Social Networking : 71548.34905660378
Photo & Video : 28441.54375
Games : 22788.6696905016
Music : 57326.530303030304
Reference : 74942.11111111111
Health & Fitness : 23298.015384615384
Weather : 52279.892857142855
Utilities : 18684.456790123455
Travel : 28243.8
Shopping : 26919.690476190477
News : 21248.023255813954
Navigation : 86090.33333333333
Lifestyle : 16485.764705882353
Entertainment : 14029.830708661417
Food & Drink : 33333.92307692308
Sports : 23008.898550724636
Book : 39758.5
Finance : 31467.944444444445
Education : 7003.983050847458
Productivity : 21028.410714285714
Business : 7491.117647058823
Catalogs : 4004.0
Medical : 612.0


Reference apps have the largest average of reviews despite accounting for less than 1% of the total amount of apps on the App Store.
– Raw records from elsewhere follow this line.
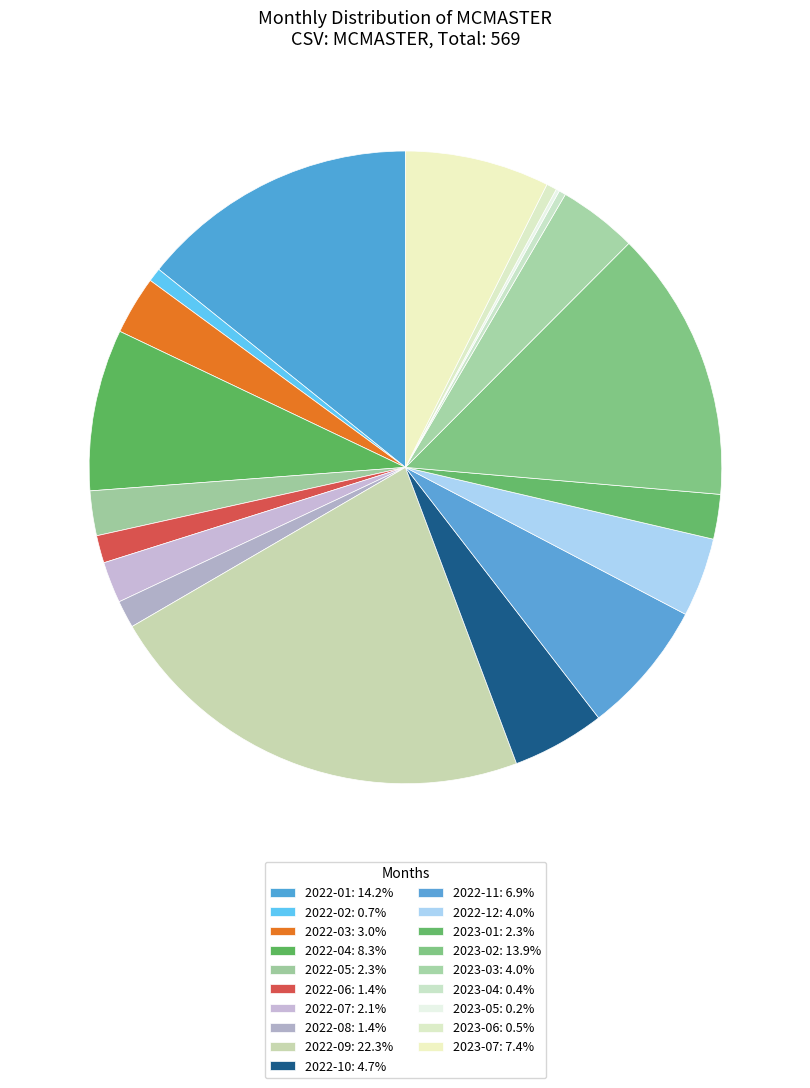

The 2023-02 slice represents 27% of the pie. True or false?

False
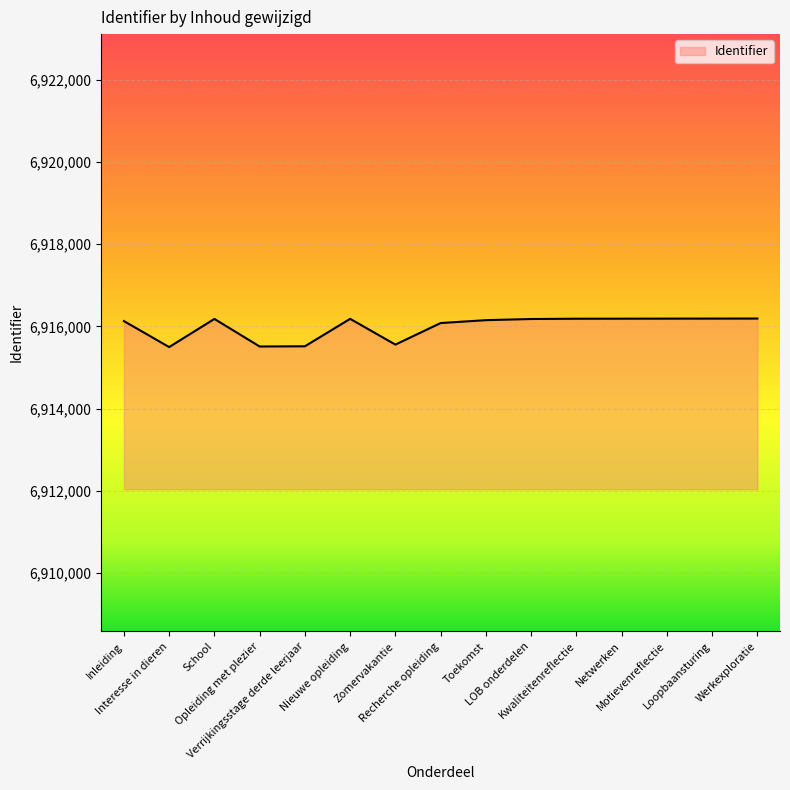

What is the maximum value shown in the chart?

6916193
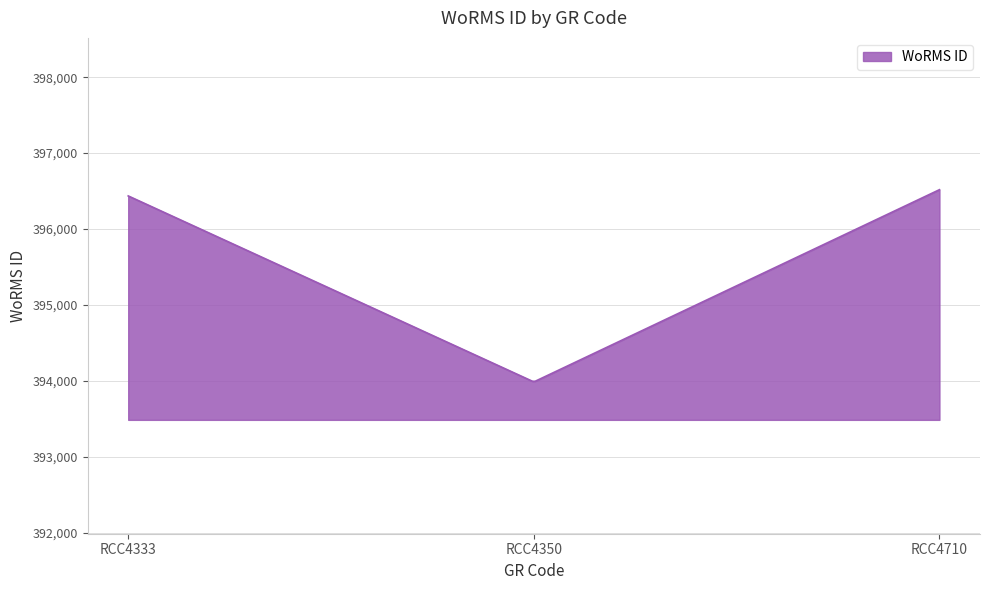

What is the maximum value shown in the chart?

396518.0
This means that a reference app has more of a chance to stand out as opposed to a game app.

In [36]:
# Calculating the average number of installations for each app genre in the Google Play store
categories_gp = freq_table(gp_free, 'Category')
for category in categories_gp:
    total = 0
    len_category = 0
    for app in gp_free:
        category_app = app['Category']
        if category_app == category:            
            n_installs = app['Installs']
            n_installs = n_installs.replace(',', '')
            n_installs = n_installs.replace('+', '')
            total += float(n_installs)
            len_category += 1
    avg_n_installs = total / len_category
    print(category, ':', avg_n_installs)

ART_AND_DESIGN : 1986335.0877192982
AUTO_AND_VEHICLES : 647317.8170731707
BEAUTY : 513151.88679245283
BOOKS_AND_REFERENCE : 8767811.894736841
BUSINESS : 1712290.1474201474
COMICS : 817657.2727272727
COMMUNICATION : 38456119.167247385
DATING : 854028.8303030303
EDUCATION : 1833495.145631068
ENTERTAINMENT : 11640705.88235294
EVENTS : 253542.22222222222
FINANCE : 1387692.475609756
FOOD_AND_DRINK : 1924897.7363636363
HEALTH_AND_FITNESS : 4188821.9853479853
HOUSE_AND_HOME : 1331540.5616438356
LIBRARIES_AND_DEMO : 638503.734939759
LIFESTYLE : 1437816.2687861272
GAME : 15588015.603248259
FAMILY : 3695641.8198090694
MEDICAL : 120550.61980830671
SOCIAL : 23253652.127118643
SHOPPING : 7036877.311557789
PHOTOGRAPHY : 17840110.40229885
SPORTS : 3638640.1428571427
TRAVEL_AND_LOCAL : 13984077.710144928
TOOLS : 10801391.298666667
PERSONALIZATION : 5201482.6122448975
PRODUCTIVITY : 16787331.344927534
PARENTING : 542603.6206896552
WEATHER : 5074486.197183099
VIDEO_PLAYERS : 24727872.452830188
NEWS_AND_

## Conclusion

Once again, reference apps rank relatively high. While other categories may be more popular, such as games or communication, these categories are also oversaturated as we see apps of these categories make up a large percentage of the apps available in the Google Play and App Stores. I would recommend that my company attempt to make a reference app based off of some popular media.